# AIM OF THE EXERCISE
Throughout the listing below, show every line in which "parties" occurs.

# RECORDS PROVIDED
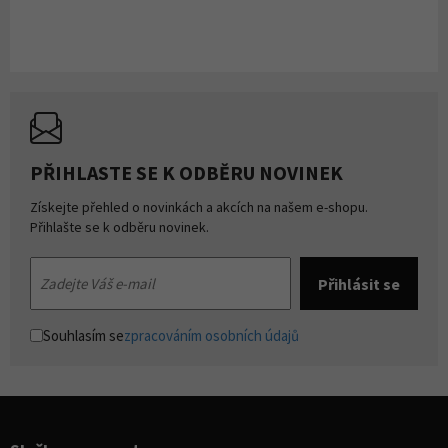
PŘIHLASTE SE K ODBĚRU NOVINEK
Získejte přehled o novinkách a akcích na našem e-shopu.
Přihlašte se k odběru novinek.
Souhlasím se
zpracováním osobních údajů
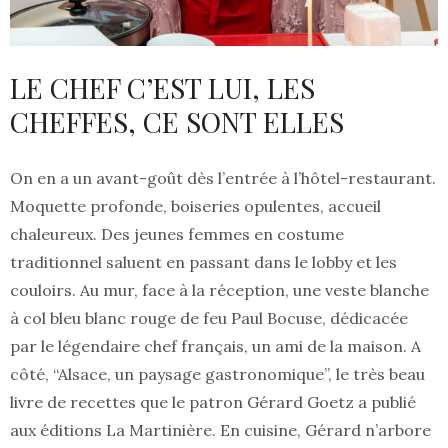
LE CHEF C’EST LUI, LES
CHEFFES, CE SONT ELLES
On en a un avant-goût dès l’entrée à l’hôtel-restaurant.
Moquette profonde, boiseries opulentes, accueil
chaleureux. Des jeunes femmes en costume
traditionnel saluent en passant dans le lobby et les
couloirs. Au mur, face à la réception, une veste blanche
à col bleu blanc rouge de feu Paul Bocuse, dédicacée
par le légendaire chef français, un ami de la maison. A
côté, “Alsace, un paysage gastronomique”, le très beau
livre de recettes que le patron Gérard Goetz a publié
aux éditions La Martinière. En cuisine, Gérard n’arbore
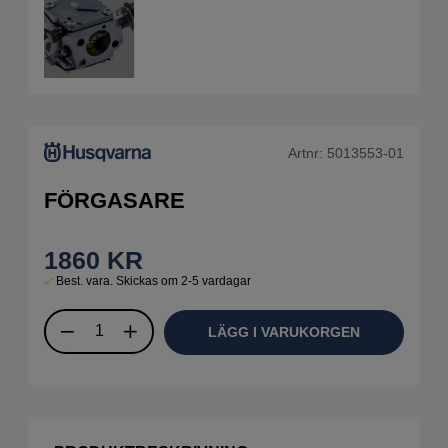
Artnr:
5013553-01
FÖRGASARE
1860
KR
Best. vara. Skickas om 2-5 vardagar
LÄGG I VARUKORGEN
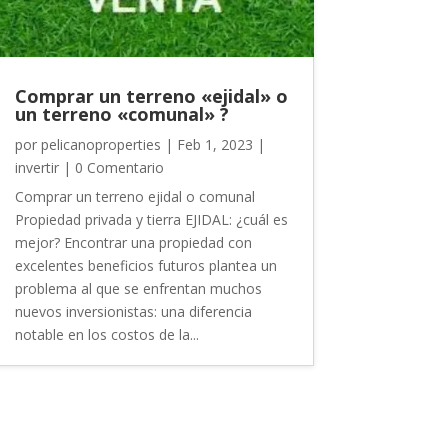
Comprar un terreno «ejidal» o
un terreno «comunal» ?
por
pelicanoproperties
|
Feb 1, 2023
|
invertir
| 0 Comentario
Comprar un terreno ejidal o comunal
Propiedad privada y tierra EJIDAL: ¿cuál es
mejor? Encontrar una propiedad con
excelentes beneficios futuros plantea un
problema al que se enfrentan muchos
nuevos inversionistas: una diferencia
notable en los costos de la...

* * *

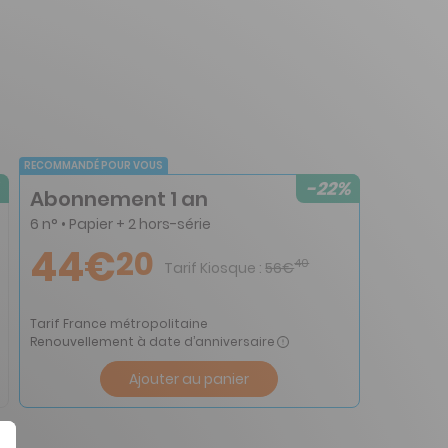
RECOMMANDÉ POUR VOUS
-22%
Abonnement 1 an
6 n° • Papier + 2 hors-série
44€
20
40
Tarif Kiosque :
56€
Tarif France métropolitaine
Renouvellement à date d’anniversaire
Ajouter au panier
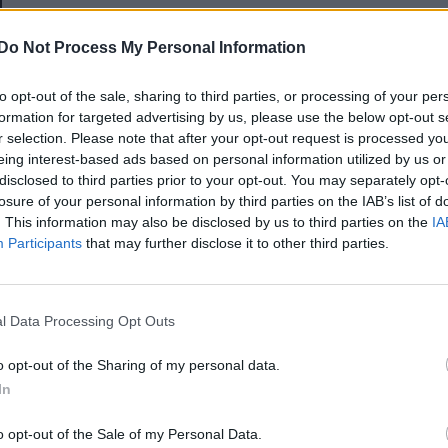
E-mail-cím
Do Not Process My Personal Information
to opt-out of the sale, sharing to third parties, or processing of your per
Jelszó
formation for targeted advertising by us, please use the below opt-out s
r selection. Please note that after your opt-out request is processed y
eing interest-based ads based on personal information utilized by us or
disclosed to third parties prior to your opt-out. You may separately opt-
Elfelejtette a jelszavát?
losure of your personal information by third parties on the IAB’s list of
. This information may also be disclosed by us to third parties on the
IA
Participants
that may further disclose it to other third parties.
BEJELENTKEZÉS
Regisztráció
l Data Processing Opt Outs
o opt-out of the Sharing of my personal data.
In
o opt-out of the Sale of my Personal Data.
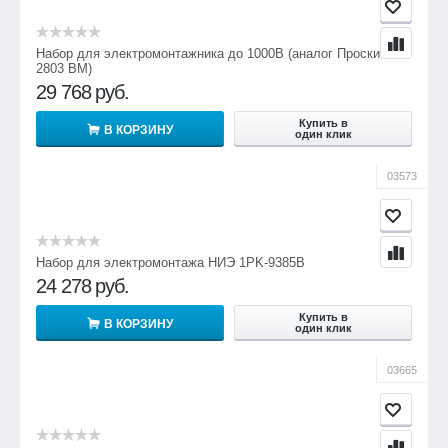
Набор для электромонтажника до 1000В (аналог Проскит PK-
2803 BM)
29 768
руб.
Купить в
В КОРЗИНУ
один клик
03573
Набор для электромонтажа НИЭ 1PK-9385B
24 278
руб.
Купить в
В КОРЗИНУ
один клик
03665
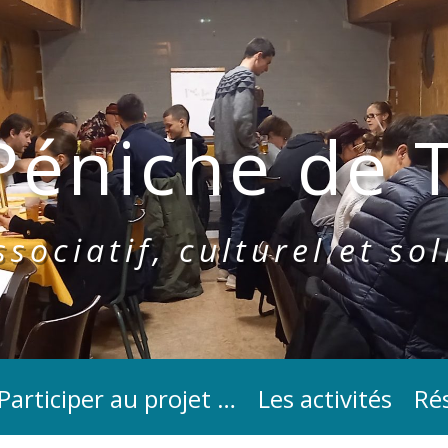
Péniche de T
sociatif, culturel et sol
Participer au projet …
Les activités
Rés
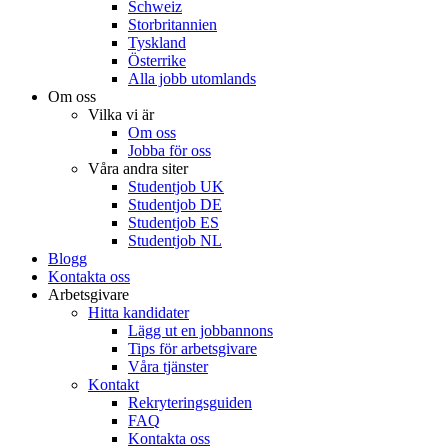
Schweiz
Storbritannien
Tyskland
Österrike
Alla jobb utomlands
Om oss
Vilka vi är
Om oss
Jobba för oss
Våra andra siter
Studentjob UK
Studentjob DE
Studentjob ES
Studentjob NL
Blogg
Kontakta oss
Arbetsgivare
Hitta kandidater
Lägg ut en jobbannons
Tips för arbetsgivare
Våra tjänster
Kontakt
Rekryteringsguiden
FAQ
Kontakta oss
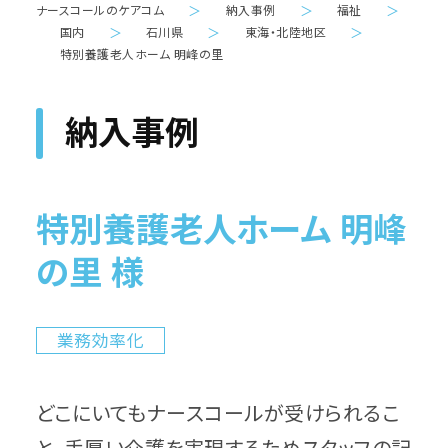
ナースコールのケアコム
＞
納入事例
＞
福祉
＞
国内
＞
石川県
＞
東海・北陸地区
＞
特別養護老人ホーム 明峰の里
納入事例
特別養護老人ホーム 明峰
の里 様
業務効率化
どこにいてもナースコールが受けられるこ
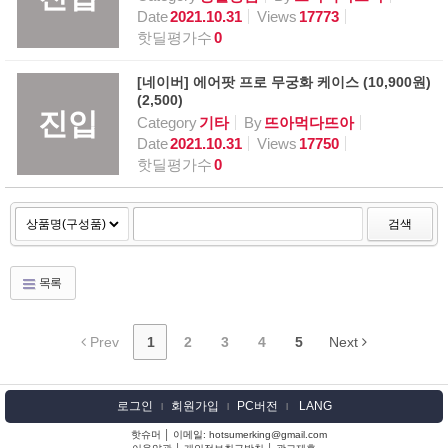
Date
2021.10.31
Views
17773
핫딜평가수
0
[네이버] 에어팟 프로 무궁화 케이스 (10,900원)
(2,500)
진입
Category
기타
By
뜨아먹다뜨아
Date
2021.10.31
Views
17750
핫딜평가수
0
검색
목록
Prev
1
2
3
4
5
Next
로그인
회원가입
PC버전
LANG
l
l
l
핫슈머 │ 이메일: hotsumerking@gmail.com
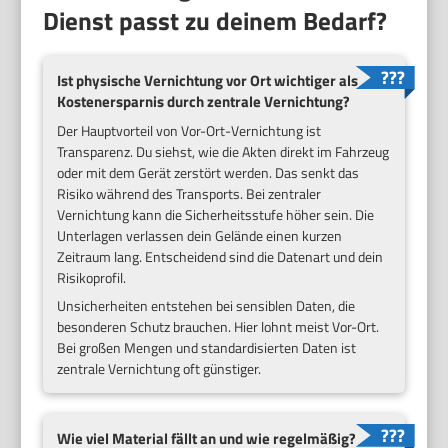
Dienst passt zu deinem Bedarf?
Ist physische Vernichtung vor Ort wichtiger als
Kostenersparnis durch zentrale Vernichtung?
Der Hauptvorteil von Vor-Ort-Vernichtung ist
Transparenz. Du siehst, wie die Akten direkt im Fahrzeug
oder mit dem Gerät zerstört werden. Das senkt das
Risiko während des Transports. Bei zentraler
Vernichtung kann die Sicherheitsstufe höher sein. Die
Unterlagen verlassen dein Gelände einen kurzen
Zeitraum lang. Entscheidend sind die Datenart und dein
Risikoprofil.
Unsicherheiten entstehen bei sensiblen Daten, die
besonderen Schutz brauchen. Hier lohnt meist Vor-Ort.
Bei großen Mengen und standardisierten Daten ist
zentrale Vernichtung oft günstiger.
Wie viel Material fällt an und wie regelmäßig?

---

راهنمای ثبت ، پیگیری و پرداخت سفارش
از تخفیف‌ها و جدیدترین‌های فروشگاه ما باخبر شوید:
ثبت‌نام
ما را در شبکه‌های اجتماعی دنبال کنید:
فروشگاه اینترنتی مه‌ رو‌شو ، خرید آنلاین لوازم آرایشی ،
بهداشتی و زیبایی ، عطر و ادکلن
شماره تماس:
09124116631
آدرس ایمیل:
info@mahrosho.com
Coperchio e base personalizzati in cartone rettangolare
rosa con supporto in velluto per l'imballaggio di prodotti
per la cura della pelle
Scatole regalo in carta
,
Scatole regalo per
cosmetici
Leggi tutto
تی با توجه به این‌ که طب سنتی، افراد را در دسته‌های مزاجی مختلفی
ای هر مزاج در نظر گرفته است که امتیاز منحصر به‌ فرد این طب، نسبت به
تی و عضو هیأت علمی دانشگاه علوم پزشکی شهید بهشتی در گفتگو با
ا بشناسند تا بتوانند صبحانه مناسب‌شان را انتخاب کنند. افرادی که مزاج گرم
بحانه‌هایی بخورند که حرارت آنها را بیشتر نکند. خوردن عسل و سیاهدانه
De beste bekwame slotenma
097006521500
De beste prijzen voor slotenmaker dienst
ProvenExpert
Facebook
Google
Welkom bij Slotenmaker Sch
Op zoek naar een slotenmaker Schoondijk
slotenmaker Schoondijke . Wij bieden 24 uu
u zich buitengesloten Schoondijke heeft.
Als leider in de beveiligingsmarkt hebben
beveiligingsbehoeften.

# SOLUTION
to opt-out of the sale, sharing to third parties, or processing of your per
disclosed to third parties prior to your opt-out. You may separately opt-
losure of your personal information by third parties on the IAB’s list of
. This information may also be disclosed by us to third parties on the
that may further disclose it to other third parties.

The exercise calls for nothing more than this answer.